───── GIVEN DATA

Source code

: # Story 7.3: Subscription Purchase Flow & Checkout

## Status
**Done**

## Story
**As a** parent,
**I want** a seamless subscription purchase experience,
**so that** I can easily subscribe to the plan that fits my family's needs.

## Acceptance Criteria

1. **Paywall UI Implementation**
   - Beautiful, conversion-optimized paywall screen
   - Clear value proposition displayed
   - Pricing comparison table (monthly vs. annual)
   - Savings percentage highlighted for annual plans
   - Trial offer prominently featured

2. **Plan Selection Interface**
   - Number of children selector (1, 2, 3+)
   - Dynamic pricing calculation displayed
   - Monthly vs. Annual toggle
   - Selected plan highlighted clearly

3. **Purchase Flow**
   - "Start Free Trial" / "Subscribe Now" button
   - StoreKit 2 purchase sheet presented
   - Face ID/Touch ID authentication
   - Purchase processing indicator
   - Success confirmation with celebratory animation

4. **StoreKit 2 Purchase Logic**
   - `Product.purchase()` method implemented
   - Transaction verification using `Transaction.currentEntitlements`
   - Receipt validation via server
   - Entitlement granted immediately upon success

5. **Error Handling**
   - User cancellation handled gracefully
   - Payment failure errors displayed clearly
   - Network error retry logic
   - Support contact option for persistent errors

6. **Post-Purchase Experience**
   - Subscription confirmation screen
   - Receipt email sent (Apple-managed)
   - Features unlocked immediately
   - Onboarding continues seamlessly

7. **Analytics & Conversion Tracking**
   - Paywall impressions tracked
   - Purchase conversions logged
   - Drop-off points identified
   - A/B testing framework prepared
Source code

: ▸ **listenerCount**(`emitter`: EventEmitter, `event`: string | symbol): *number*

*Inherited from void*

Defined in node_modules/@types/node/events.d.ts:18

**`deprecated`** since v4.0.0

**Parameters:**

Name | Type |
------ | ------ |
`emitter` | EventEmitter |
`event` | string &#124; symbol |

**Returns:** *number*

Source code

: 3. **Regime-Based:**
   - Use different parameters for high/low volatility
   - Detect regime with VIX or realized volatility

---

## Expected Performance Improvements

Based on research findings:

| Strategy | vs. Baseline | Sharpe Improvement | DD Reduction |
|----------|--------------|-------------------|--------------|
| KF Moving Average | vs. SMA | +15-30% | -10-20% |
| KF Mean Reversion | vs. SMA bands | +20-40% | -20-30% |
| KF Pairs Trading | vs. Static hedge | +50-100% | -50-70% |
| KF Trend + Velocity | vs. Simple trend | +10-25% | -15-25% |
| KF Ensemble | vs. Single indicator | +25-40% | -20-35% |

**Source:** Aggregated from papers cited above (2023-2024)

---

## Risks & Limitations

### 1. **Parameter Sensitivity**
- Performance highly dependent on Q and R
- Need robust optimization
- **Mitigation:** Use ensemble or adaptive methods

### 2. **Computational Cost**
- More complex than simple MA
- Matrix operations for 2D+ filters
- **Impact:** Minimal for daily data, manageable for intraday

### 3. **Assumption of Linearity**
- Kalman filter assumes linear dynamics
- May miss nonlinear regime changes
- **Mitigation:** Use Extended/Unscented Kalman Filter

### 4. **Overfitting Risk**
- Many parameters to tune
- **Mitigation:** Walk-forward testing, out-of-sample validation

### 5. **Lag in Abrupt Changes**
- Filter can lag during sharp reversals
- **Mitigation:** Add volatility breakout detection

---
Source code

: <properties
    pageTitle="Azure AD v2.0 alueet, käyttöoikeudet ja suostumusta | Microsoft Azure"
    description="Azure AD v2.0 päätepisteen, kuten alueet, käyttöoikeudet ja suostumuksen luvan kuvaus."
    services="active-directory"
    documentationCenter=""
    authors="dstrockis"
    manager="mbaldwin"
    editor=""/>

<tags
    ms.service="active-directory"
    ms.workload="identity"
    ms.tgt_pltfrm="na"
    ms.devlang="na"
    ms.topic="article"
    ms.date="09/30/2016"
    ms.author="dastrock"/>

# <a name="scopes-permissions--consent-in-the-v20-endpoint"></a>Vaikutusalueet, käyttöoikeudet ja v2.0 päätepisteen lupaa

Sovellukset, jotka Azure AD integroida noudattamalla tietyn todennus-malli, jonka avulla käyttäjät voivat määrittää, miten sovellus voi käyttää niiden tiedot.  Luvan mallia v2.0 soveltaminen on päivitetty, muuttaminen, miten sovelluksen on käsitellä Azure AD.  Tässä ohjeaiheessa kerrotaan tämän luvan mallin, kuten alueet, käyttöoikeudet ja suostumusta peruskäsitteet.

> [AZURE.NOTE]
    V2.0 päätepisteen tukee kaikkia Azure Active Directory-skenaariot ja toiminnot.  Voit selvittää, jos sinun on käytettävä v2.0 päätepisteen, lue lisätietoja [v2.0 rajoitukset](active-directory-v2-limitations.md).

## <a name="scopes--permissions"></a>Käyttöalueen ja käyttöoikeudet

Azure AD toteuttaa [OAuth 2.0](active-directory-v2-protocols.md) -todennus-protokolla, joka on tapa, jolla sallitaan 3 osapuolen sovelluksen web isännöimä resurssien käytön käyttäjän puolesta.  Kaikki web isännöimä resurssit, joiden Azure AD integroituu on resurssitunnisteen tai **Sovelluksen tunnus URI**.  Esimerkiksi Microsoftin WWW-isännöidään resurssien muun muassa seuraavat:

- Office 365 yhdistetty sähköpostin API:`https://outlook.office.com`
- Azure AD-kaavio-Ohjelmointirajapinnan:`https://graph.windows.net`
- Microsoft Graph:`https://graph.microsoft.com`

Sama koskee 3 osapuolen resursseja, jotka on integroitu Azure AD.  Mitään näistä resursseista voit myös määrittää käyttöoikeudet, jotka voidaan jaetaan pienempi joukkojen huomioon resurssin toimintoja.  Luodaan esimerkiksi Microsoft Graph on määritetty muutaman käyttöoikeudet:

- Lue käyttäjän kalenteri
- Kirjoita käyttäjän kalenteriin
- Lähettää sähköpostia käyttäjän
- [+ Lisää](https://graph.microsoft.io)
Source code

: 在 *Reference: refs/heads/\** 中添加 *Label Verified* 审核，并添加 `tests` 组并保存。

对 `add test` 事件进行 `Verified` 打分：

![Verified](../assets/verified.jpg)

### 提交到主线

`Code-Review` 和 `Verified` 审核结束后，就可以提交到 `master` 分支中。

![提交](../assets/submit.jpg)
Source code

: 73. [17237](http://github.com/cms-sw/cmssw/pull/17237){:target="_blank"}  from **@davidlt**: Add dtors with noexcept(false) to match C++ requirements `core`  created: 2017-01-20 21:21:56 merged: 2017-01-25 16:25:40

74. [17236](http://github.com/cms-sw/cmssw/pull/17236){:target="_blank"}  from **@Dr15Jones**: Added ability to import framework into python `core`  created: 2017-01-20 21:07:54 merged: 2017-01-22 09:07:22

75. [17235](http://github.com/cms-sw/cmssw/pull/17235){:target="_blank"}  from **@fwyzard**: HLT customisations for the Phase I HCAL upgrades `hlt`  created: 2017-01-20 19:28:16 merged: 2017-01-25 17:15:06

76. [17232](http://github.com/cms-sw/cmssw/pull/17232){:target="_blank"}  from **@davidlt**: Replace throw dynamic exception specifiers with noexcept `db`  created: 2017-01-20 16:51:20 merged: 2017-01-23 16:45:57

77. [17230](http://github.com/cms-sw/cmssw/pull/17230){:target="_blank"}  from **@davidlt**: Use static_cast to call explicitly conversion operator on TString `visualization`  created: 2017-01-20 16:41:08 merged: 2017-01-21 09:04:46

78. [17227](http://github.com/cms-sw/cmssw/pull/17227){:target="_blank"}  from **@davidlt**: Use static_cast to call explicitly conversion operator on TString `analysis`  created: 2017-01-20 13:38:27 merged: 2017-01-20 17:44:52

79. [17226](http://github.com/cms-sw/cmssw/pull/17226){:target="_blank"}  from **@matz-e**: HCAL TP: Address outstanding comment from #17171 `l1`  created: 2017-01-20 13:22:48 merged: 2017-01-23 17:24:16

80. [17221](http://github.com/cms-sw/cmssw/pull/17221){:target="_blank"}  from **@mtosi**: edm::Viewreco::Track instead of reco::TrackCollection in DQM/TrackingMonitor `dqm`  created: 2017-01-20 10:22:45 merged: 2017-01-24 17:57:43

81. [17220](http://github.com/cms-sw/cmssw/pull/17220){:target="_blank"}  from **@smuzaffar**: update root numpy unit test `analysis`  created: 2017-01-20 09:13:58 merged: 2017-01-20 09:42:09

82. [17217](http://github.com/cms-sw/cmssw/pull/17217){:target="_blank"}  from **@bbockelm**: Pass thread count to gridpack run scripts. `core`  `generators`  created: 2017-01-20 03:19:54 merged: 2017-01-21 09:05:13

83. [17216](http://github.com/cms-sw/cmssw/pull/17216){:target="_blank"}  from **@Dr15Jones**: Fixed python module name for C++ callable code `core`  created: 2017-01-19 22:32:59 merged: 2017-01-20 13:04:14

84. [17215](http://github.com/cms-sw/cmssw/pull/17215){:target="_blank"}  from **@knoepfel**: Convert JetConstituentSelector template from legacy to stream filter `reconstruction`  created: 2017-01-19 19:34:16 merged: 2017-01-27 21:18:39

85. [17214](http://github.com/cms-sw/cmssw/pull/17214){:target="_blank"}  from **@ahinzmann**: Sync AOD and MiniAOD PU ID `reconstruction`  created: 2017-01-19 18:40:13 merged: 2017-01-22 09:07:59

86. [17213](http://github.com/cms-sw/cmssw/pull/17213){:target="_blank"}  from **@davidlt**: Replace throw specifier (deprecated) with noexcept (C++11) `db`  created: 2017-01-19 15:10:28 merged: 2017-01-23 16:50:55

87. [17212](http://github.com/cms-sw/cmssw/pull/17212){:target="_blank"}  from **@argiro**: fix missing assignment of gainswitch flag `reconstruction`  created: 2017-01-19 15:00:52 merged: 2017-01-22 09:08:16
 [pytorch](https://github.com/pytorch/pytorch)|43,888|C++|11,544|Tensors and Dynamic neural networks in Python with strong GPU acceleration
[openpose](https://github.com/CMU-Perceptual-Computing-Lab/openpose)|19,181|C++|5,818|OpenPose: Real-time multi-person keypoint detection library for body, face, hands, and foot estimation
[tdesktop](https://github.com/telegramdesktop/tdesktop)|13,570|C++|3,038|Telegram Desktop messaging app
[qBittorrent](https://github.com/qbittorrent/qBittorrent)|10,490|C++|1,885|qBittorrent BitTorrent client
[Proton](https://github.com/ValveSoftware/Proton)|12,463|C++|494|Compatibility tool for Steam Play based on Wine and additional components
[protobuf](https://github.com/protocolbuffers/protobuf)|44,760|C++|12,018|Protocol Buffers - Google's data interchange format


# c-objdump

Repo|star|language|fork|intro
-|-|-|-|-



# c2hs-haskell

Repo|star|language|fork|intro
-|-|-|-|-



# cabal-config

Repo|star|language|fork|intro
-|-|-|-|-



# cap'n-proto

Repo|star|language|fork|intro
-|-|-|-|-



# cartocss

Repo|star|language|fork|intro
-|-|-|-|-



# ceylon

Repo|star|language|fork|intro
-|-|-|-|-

──────────

→ **PROBLEM DESCRIPTION**
Pull out each line of the entries above that contains the string "Receipt", and reproduce those lines unchanged.

→ **PROBLEM SOLUTION**
   - Receipt validation via server
   - Receipt email sent (Apple-managed)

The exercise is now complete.